When the time comes to move to k3s, a service like the one above becomes a ServiceMonitor:

apiVersion: monitoring.coreos.com/v1
kind: ServiceMonitor
metadata:
name: langfuse
labels:
prometheus: serveraihub
spec:
selector:
matchLabels:
app: langfuse
endpoints:
- port: web # named port matching prometheus.port
path: /metrics
interval: 15s

The translator is a small Python script that walks every Compose service in the repo, reads the prometheus.* labels off it, and emits one ServiceMonitor file per service. No archaeology, no manual matching, no surprises. Drop the result into kustomize and apply.

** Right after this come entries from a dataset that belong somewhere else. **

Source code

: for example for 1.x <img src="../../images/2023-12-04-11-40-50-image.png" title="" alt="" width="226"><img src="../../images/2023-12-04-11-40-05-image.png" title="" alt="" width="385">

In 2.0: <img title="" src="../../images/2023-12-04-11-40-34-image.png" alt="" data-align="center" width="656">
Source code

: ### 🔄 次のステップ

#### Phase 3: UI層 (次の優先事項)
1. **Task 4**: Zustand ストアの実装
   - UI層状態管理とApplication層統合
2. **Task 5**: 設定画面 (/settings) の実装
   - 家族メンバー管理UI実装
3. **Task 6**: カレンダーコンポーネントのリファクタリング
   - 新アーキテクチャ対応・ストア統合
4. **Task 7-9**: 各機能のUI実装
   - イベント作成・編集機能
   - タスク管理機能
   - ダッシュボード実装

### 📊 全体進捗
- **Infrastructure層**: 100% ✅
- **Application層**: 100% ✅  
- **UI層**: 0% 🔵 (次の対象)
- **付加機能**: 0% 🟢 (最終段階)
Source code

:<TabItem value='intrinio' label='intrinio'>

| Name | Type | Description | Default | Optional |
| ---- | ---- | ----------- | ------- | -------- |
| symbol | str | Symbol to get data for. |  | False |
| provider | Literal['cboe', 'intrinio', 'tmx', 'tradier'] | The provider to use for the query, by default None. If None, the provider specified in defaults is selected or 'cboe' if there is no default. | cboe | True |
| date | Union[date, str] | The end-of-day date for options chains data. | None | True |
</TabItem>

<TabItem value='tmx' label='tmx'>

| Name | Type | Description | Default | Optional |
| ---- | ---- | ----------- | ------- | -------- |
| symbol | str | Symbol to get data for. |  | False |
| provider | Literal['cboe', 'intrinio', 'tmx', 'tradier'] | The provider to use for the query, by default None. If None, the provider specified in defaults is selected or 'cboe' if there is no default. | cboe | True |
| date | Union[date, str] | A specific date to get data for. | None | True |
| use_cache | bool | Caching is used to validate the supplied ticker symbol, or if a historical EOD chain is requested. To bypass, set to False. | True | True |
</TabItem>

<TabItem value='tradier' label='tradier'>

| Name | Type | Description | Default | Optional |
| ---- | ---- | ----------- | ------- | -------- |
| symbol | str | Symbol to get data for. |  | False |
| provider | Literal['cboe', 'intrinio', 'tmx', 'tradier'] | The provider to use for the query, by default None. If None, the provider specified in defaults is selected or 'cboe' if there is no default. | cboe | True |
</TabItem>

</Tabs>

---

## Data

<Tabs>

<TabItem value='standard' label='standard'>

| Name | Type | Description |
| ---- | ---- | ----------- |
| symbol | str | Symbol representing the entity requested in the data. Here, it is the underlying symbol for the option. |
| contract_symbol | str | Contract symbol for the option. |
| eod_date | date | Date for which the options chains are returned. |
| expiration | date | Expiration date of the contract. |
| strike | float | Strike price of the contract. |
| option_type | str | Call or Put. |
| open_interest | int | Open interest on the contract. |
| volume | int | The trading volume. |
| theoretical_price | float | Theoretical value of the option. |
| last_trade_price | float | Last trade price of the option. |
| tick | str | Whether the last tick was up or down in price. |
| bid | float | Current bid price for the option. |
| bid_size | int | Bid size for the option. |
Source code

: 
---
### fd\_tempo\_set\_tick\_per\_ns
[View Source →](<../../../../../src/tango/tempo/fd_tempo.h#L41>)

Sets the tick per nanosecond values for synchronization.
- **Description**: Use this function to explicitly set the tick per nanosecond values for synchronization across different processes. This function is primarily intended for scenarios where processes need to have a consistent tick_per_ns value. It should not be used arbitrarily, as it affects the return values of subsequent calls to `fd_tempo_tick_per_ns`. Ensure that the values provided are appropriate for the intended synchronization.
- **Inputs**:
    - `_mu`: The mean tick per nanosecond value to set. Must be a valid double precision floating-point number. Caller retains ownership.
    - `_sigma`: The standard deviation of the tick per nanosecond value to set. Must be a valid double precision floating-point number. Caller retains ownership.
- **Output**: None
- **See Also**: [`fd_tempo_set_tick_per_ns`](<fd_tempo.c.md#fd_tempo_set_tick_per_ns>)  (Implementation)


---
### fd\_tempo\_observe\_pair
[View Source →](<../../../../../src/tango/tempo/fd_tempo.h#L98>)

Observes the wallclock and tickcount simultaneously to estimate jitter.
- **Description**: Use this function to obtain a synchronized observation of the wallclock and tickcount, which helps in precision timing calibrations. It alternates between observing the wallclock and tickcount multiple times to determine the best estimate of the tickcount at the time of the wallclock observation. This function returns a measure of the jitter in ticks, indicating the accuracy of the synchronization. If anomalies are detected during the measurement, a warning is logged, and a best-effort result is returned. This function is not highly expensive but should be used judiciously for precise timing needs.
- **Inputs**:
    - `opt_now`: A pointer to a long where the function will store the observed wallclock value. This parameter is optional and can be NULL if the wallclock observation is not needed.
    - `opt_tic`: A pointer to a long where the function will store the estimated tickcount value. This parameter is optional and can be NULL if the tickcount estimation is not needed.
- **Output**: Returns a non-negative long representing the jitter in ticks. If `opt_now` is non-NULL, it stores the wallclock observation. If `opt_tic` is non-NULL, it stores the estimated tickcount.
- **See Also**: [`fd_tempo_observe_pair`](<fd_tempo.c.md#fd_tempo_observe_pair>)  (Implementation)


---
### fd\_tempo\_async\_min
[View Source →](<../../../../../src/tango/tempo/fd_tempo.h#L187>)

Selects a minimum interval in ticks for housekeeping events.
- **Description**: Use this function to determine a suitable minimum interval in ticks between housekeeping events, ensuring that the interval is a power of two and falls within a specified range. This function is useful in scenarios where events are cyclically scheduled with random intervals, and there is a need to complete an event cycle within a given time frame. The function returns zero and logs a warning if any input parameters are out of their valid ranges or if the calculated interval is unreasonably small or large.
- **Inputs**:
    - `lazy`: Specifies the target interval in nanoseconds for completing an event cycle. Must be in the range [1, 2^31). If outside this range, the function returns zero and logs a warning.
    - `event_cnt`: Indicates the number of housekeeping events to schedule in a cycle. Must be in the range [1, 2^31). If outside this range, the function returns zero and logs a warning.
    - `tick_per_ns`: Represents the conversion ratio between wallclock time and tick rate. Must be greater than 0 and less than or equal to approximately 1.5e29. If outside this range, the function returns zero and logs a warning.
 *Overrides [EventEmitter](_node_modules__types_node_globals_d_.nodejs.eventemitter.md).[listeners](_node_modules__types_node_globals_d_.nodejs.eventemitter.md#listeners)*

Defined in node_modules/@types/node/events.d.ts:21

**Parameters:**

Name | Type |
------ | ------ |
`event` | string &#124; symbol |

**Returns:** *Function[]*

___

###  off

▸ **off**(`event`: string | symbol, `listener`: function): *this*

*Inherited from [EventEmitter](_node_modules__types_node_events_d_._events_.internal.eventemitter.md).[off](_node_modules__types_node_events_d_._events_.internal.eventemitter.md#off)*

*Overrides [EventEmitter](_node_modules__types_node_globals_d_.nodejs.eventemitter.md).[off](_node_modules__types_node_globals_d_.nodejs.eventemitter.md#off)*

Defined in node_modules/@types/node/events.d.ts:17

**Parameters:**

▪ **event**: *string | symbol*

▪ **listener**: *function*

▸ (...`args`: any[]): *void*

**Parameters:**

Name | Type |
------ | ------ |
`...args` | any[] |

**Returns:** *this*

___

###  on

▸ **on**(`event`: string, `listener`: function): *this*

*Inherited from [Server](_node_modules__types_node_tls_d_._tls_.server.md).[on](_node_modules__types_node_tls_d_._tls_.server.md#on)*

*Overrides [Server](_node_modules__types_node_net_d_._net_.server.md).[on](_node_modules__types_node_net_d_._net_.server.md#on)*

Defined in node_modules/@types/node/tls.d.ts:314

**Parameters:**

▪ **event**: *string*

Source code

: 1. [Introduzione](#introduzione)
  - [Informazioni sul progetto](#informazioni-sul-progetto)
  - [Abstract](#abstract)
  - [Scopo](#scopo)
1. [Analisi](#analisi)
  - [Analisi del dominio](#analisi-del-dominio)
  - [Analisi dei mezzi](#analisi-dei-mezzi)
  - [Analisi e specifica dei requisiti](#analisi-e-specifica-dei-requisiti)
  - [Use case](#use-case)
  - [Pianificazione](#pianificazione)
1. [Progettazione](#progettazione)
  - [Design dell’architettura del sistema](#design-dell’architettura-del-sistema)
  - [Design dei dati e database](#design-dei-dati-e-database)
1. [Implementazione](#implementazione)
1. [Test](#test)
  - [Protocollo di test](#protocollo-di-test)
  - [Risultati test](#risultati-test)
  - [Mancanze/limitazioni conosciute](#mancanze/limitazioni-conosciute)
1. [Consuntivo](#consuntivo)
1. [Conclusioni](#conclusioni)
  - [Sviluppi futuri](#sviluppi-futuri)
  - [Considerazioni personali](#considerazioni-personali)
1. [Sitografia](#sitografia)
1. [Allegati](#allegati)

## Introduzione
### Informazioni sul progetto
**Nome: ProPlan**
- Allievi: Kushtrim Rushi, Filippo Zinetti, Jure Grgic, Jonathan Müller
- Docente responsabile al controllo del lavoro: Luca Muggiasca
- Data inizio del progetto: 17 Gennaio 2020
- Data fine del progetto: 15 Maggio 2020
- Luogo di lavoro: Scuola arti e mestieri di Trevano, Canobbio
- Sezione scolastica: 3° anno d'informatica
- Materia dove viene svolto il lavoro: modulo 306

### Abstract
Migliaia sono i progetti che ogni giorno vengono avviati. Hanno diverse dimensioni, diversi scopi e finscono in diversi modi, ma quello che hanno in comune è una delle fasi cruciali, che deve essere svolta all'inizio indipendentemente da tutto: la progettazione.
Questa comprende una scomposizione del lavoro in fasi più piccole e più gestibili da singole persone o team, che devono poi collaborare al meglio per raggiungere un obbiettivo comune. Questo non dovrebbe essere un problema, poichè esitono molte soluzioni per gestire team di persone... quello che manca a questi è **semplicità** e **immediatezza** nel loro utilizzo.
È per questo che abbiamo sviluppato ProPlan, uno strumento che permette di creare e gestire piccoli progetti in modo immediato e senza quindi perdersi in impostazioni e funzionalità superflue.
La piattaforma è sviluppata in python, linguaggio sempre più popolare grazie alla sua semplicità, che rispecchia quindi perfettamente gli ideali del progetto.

Three buckets of "scrape" today

Looking across the Hub's 26 tagged services, scrape decisions fall into three buckets:

BucketscrapeExamplesWhy
Native /metrics existstrueQdrant, Caddy, vLLM (bespoke-mc-7b, bge-m3-reranker), Prometheus, Grafana, cAdvisor, node-exporterAlready exposes Prometheus exposition format on a documented port
Needs sidecar exporterfalse (today)redis-llm, serveraihub-redis, langfuse-db (postgres), langfuse-redisSwitch to true once the exporter sidecar is added
Custom service, needs instrumentationfalse (today)BGEembed, hem-nli, graph-explorer, griff-api, serveraihub-dashboardAdd prometheus_client to the Python service and expose /metrics

The YAML comment above each labels: block explains the bucket per service.

The rule of thumb

cAdvisor + node-exporter cover container-level CPU / memory / network / disk / restarts / OOM for everything that runs in Docker. That's ~90% of "is this thing healthy" out of the box. Only add scrape configs for services where the business metric is what you care about — request latency, model accuracy, queue depth, retrieval QPS — not just "is the container alive". Container-alive is free via cAdvisor.

Maintenance

When adding a new service:

  1. Pick a container_name.
  2. Decide whether it has, or should have, a /metrics endpoint.
  3. Add the four labels at the end of the service's compose entry.
  4. If you've added a sidecar exporter, the sidecar gets its own service entry with its own labels.

Re-running scripts/add_prom_labels.py (kept in /tmp in this repo's tree) is idempotent — it strips any prior prometheus.* labels and re-injects from the central registry. If you'd rather hand-edit, that's fine too; the script just keeps the registry honest.